Maka ketika Ja'far melihat panji Islam akan jatuh terlepas dari tangan zaid bin Haritsah, karena beliau gugur, beliau langsung menyambar panji tersebut secepat kilat. tanpa ragu dia langsung menyerbu ketengah-tengah barisan Musuh. Ja'far pun bertempur habis-habisan melawan musuh yang seolah tiada habisnya. [1]

Bahkan tentara Romawi menyaksikan bagaimana kemampuan bertempur Ja'far seolah-olah sepasukan tentara. Namun, tentara Romawi terus mengepung beliau hingga berhasil menebas tangan kanannya. Sebelum panji Islam jatuh, ia sambar dengan tangan kirinya. merekapun menebas tangan kirinya, namun beliau tidak mau membiarkan panji Islam jatuh. Dia jepit dengan dua pangkal lengan yang terluka dengan dada. Ja'far bertekad mempertahankan panji Islam itu selama nyawa masih terkandung dalam badan. hingga akhirnya beliau gugur, dan panji Islam di sambut oleh Abdullah bin Rawahah. [1]

Abdullah bin Umar mengatakan, "Aku ikut terjun di Perang Mut'ah dengan Ja'far, waktu kami mencarinya, kami dapati di tubuhnya terdapat luka-luka bekas tusukan dan lemparan lebih dari 90 tempat."[1]

Keistimewaan Ja'far bin Abu Thalib

sunting

Berikut adalah diantara keistimewaan Ja'far bin Abu Thalib ra:

  1. Sahabat yang perawakan dan perilakunya mirip dengan Nabi Muhammad.[1]
  2. Menjadi juru bicara kaum muslimin yang hijrah ke Habasyah, melawan utusan pagan Quraisy, Amr bin Ash (yang saat itu belum masuk Islam) Yang menuntut kepada Raja Najasyi agar mengusir kaum muslimin dan tidak diberikan perlindungan.
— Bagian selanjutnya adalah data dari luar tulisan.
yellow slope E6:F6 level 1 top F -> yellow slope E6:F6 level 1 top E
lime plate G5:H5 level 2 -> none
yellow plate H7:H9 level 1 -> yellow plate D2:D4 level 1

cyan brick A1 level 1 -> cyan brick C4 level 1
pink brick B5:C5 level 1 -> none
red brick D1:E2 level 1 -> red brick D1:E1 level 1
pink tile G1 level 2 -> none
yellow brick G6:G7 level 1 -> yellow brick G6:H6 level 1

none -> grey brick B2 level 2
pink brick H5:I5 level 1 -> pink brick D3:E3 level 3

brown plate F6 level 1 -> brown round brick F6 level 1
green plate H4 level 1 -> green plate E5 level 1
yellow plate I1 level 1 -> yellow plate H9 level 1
Namun berkah kepiawaiayan Ja'far bin Abu Thalib dalam menyampaikan kebenaran, kaum muslimin aman dibawah perlindungan Raja Najasyi, dan Amr bin Ash pulang dengan tangan hampa.[1]
  3. Dipilih oleh Muhammad untuk menjadi salah satu dari tiga Panglima Perang kaum muslimin dalam perang Mut'ah. Muhammad mengutus pasukan yang dipimpin Zaid bin Hâritsah Radhiyallahu anhu seraya berpesan, “Bila Zaid terbunuh, maka Ja’far bin Abi Thâlib yang menggantikan. Dan bila Ja’far terbunuh, maka Abdullâh bin Rawâhah yang menggantikan”.[1]
  4. Sangat bersemangat dalam menjaga Syiar Islam, yaitu Ketika memimpin peperangan dalam perang Mut'ah, dia memegang panji Islam dengan tangan kanannya, ketika tangan kanannya putus, ia pegang dengan tangan kirinya, ketika dia putus, dia pegang dengan pangkal lengan dengan dadanya, hingga beliau Syahid di medan perang.[1]


  1. ^ a b c d e f g h i j k l m n o p q r s t u v w x y Muhammad Khalid, Khalid (Januari 2018). Biiografi 60 sahabat Nabi. Jakarta: Ummul Qura. hlm. 274–285. ISBN 9786029896886.